During our recent visit to the Naorr Enkare primary school in the Merrueshi Maasai community on the border of Amboseli National Park in Kenya, it was notable the difference of children’s perception of lions in Kenya versus the UK.

Of course there would be. Children living in impoverished Kenya rural communities whose livelihoods are threatened by predators taking their livestock is going to be different from children living in the UK.
For UK kids, Simba, Mufasa, Nala, Pumba, Timon and Rafiki (“The Lion King” characters) are regularly mentioned when LionAid conducts classroom visits to talk about the need to conserve lions in the wild.

Have a look at the difference in these drawings made by children of equal age in UK versus the Merrueshi area…
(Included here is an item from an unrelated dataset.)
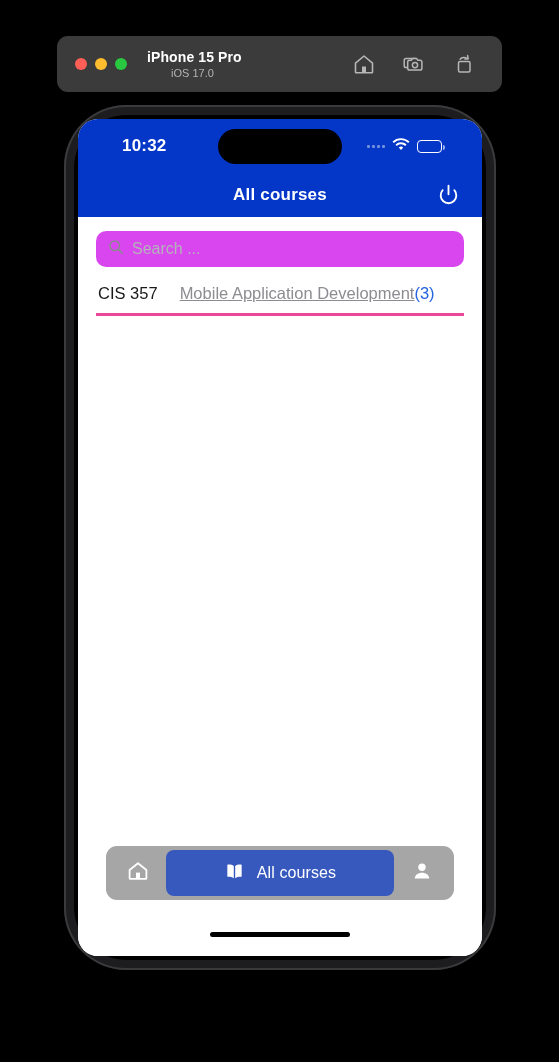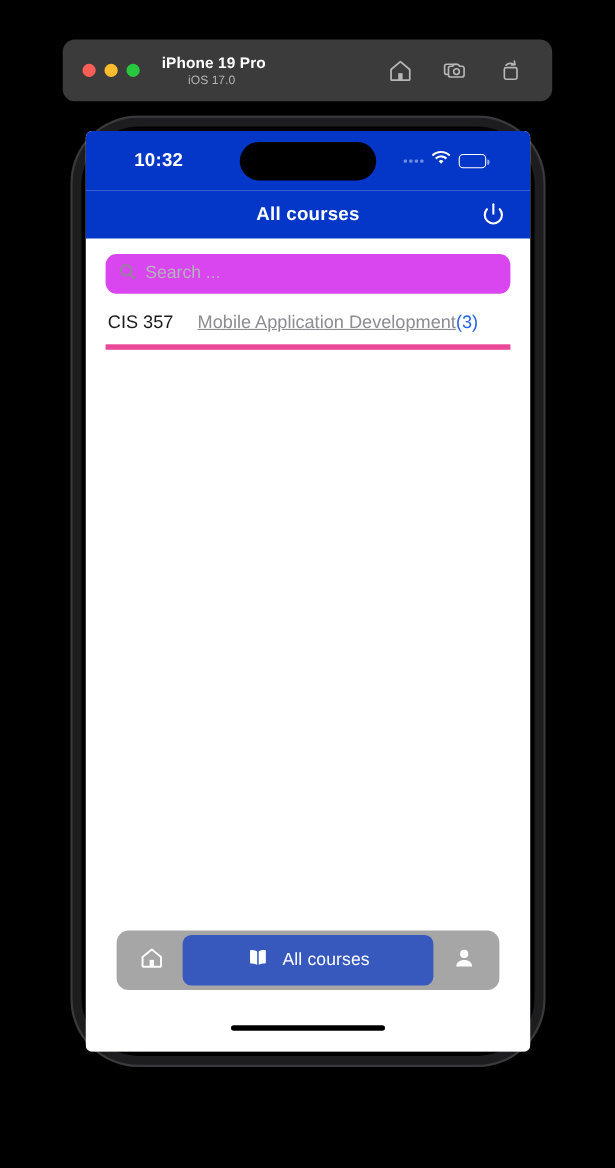"iPhone 19 Pro" div.sim-device { text: 19 -> 15 }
Lion drawing by a UK child

Lion drawing by a Maasai child
Also, read these excepts from letters sent by Maasai children at the Naorr Enkare school to UK primary school children speak volumes:
1. – I want to be a moran [Maasai warrior]. I then I kill those animals who was eat our livestocks. Lion is the best animal dangerous. Because they will want to kill our livestocks.
2. Do you have a lion at your village? My favourite colour is green. My pet is lion.
3. In our country they are many animals in our country and their very dangerous.
4. Do you have the game park? Or game reserve?
5. My name is James I am a Maasai and the lions were very dangerous in our county come and kill our livestock.
6. We have many animals we can see. Also we have lion giraffe and zebra that animals were dangerous.
The Merrueshi Maasai community borders straight onto Amboseli National Park – one of the “jewels in the crown” of Kenya’s protected area network. It is estimated that Amboseli earns the Kenya government between $1 million and $3 million annually in tourism income. Little of that income, if any, flows to the communities owning crucial land to maintain those wildlife populations outside the National Park. The communities are expected to share their land with wildlife – and such wildlife competes with community livestock for grazing and causes livestock depredation via predators. The Kenya government passed laws to compensate communities for damage caused by wildlife, but such compensation is rarely paid.
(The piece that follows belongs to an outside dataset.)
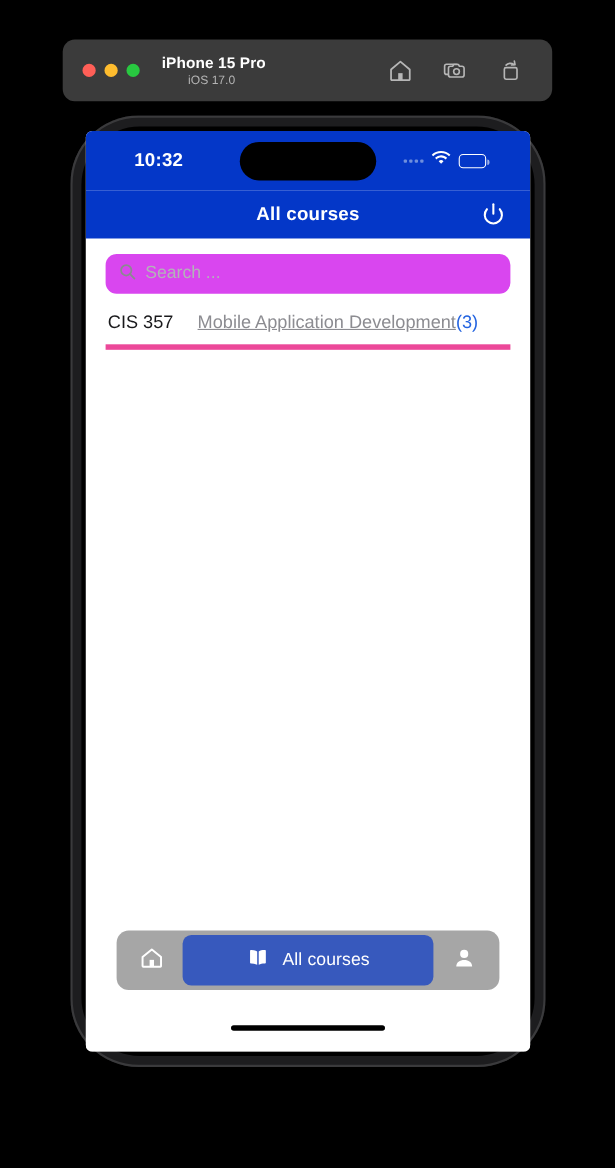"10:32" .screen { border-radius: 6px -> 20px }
According to a community Elder – “The government have a policy to compensate communities either there (sic) animals or when death arises because of attacks by wildlife. It is not known when was the last time the community get (sic) compensated though they always feel [fill] forms provided".

In other words, Kenya’s national parks that depend on lands belonging to neighbouring communities to maintain wildlife populations that tourists come to see --- are not fairly compensating those communities. Also, the Naorr Enkare school has a large capacity water tank built close by during Kenya’s colonial times and a big (modern) diesel pump. The water is supposed to be provided via a pipeline from fresh water springs in Amboseli to benefit communities but the tank has stood empty for some time.

No wonder Maasai children are at least ambivalent to wildlife? Unless there is a concerted effort to benefit local communities and their children to conserve wildlife  - and involve communities in benefits accumulating from wildlife, Kenya’s wildlife will not thrive.